Amid the rubble of a defeat that has shifted series momentum back to the struggling hosts after they gleefully grasped the lifeline Schmidt’s sloppy game management present, Ireland have been trying to assert a glass half-full outlook in recent days, claiming this season-ending fixture 52 weeks after they started World Cup pre-season training is still a winnable task now they are back at sea level in Port Elizabeth.
That coastal location should have helped aching bodies recover but it’s curious how the name of team strength and conditioning coach, Jason Cowman, isn’t being heard on this exhaustive tour after it was regularly tossed into the World Cup narrative by Schmidt for allegedly having players in the best nick possible (neither, post-Argentina elimination, do we hear the name of mind coach Enda McNulty, another whose influence was previously lauded in-house). One straw to clutch heading into Test 17 in this year-long season is there was no mad panic call-up of someone from a Mediterranean beach to replace Robbie Henshaw, as happened in week three of their previous three-Test series when down a centre. That bizarre episode in 2012 had Paddy Wallace summoned from the sun in Portugal and tossed into a New Zealand maelstrom where Ireland suffered a 0-60 hammering.
That result won’t be repeated in South Africa. Yet, in relying on resources already on tour to fill a gap, Henshaw’s injury-enforced absence remarkably heralds a 17th different midfield partnership in 35 matches and an 11th different pairing in this season’s 17 games.
On paper, having Stuart Olding and Luke Marshall in tandem looks sensible as they are both from Ulster, but the reality is they have only worn the 12 and 13 shirts together in 2016 in a pair of league outings against Zebre. Hardy optimism for an emergency Test level step up.
Attitude and energy must become Irish friends today if this series is to be won. While their scrum enjoyed round two buoyancy before the all-round finalquarter collapse, the Ellis Park effort even saw the normally workaholic Jack McGrath reduced to just a two-metre gain off three carries and then falling off a pair of tackles in the lead-up to tries.
Having missed out last week, there is now heavy onus on the returning trio — Jordi Murphy, Mike Ross and CJ Stander — to set the tone. It also needs yo-yoing Jamie Heaslip back to his best. His dominance to anonymity contribution in Leinster’s two play-off games is an up-and-down sequence repeated in South Africa, his Cape Town drive flagging in Jo’burg despite a try off a maul.
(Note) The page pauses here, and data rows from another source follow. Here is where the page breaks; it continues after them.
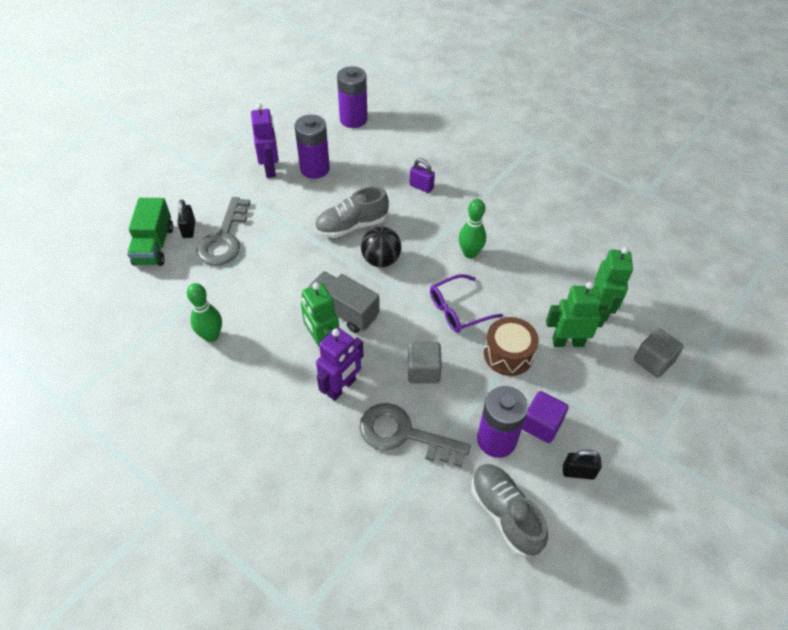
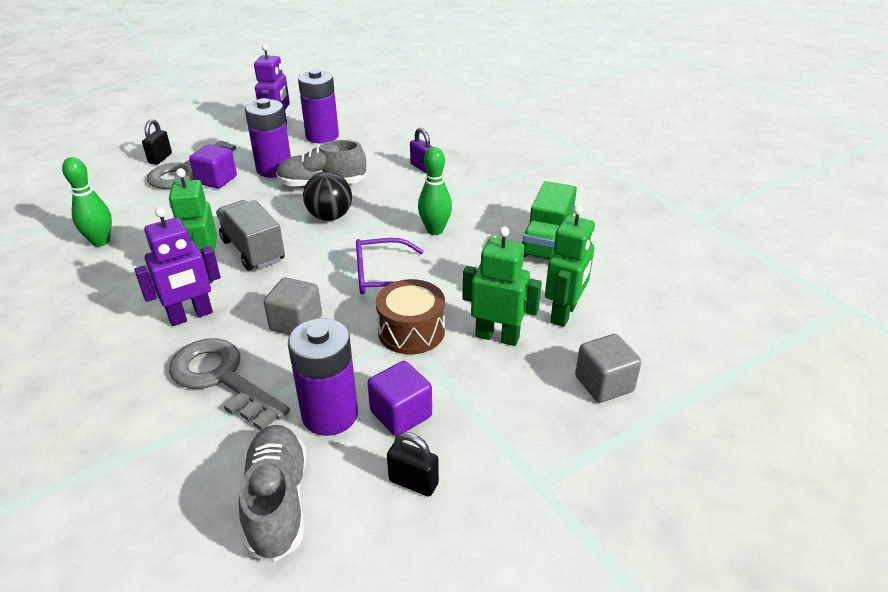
camera: 20 degrees right, 15 degrees down
(154, 246) = (117, 164): green truck -> green truck (546, 242)
(258, 243) = (216, 180): none -> purple cube
(353, 119) = (392, 108): purple battery -> purple battery (274, 169)

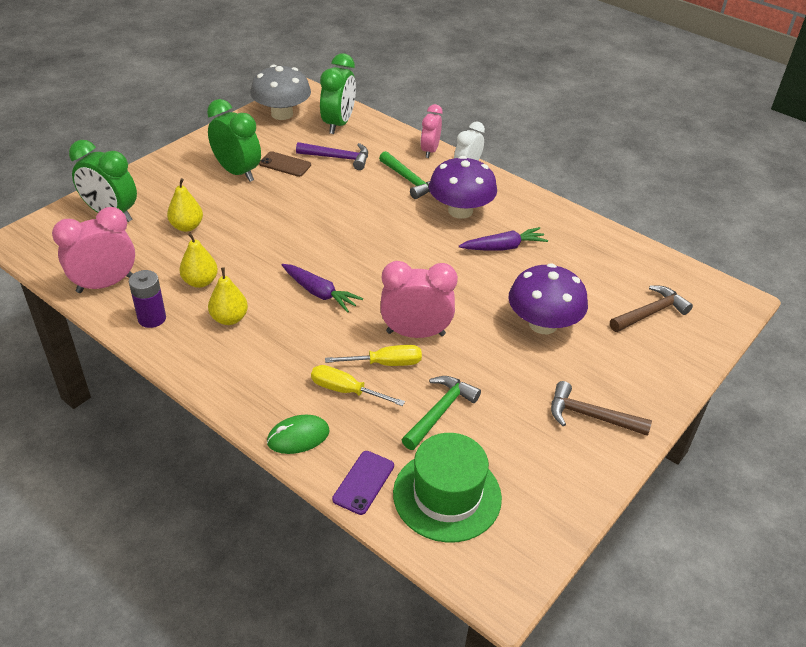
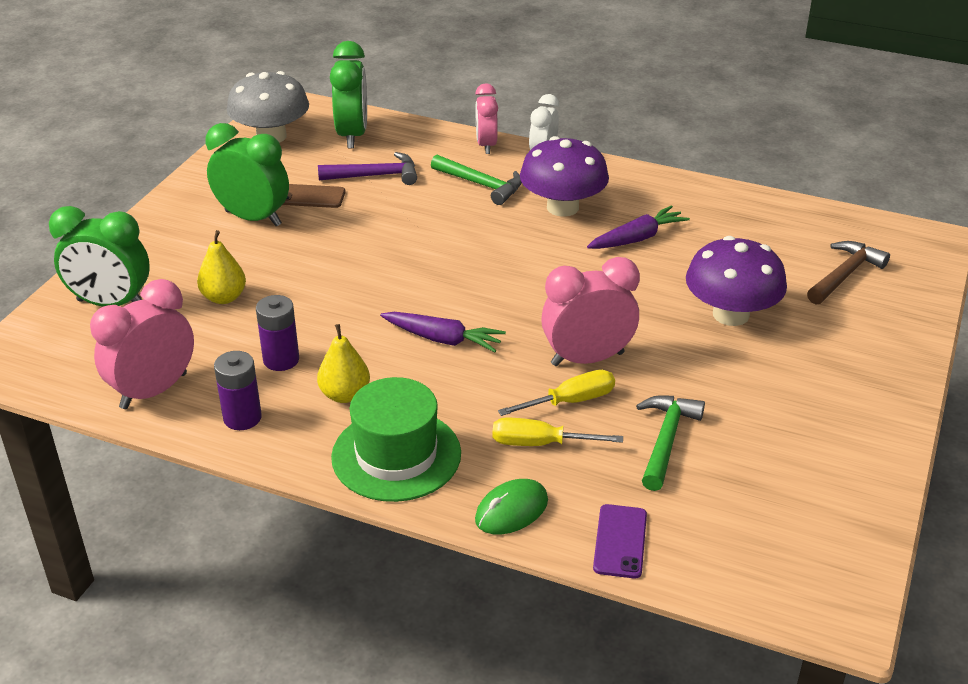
camera: 15 degrees left, 5 degrees down
(200, 282) = (281, 360): yellow pear -> purple battery
(447, 495) = (725, 530): green hat -> green hat (396, 455)
(591, 416) = (840, 402): brown hammer -> none

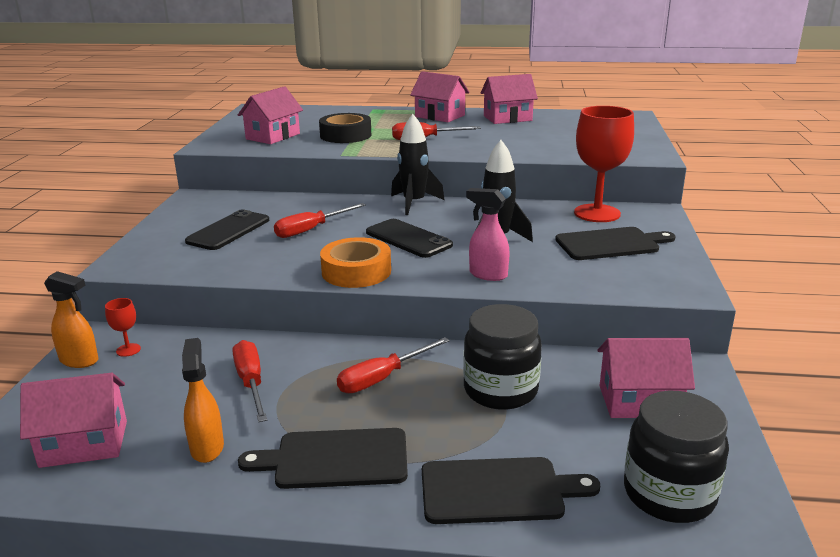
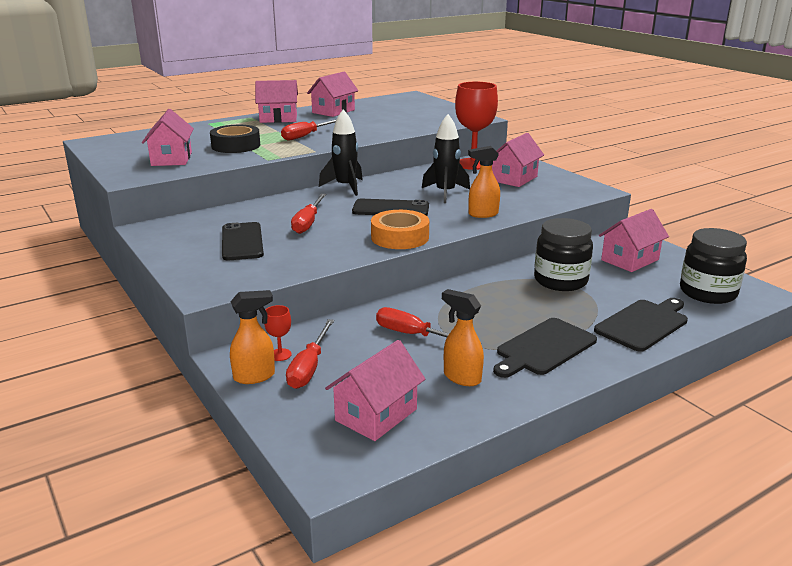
camera: 40 degrees left, 0 degrees up
(382, 378) = (488, 300): red screwdriver -> red screwdriver (309, 367)
(487, 275) = (482, 214): pink spray bottle -> orange spray bottle
(611, 244) = (514, 178): black cutting board -> pink house

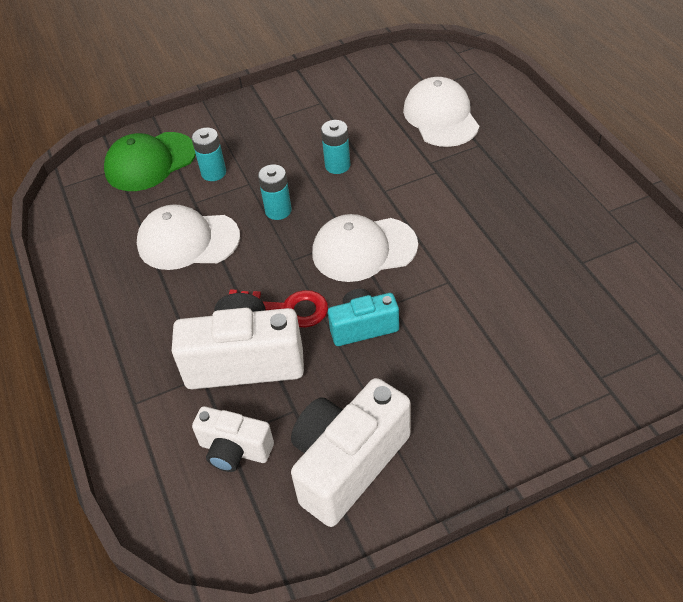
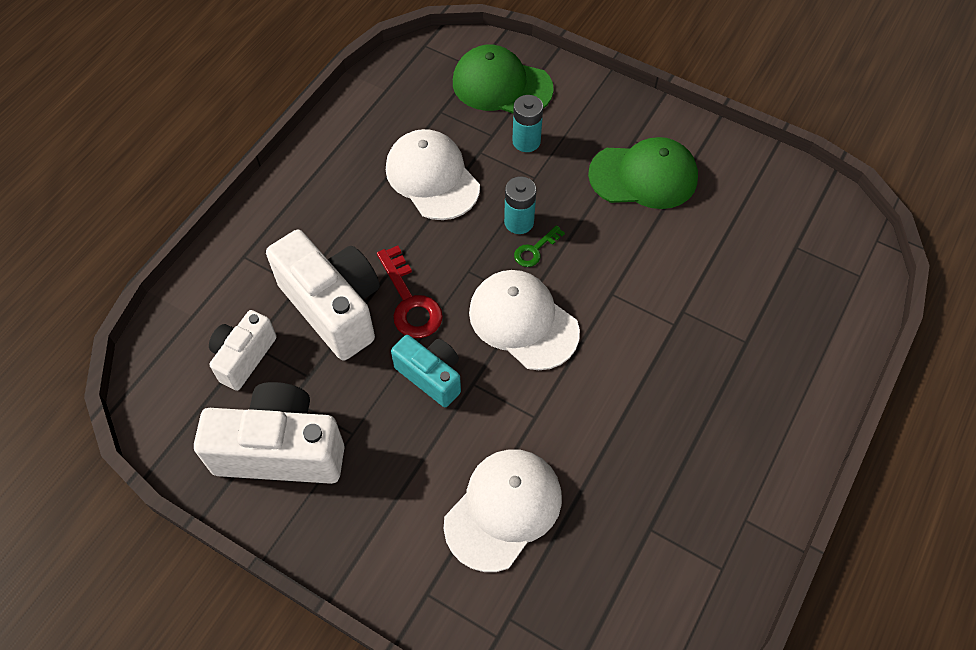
camera: 50 degrees right, 10 degrees up
(235, 450) = (244, 357): white camera -> white camera turned 45 degrees clockwise
(306, 128) = (643, 176): none -> green cap
(310, 213) = (535, 250): none -> green key
(337, 165) = (614, 233): turquoise battery -> none
(441, 116) = (759, 282): white cap -> white cap (503, 509)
Today, then, is the tour’s moment of truth. Pre-departure, the ambition was to win a first-ever Test away to the Boks. However, having done so in round one against the odds with 14-men, failure to take either of two opportunities to clinch the series would undermine the calibre of that triumph.
Schmidt owes it to his team to help them thrive this evening and seal the deal. The hand of history rests on his shoulder.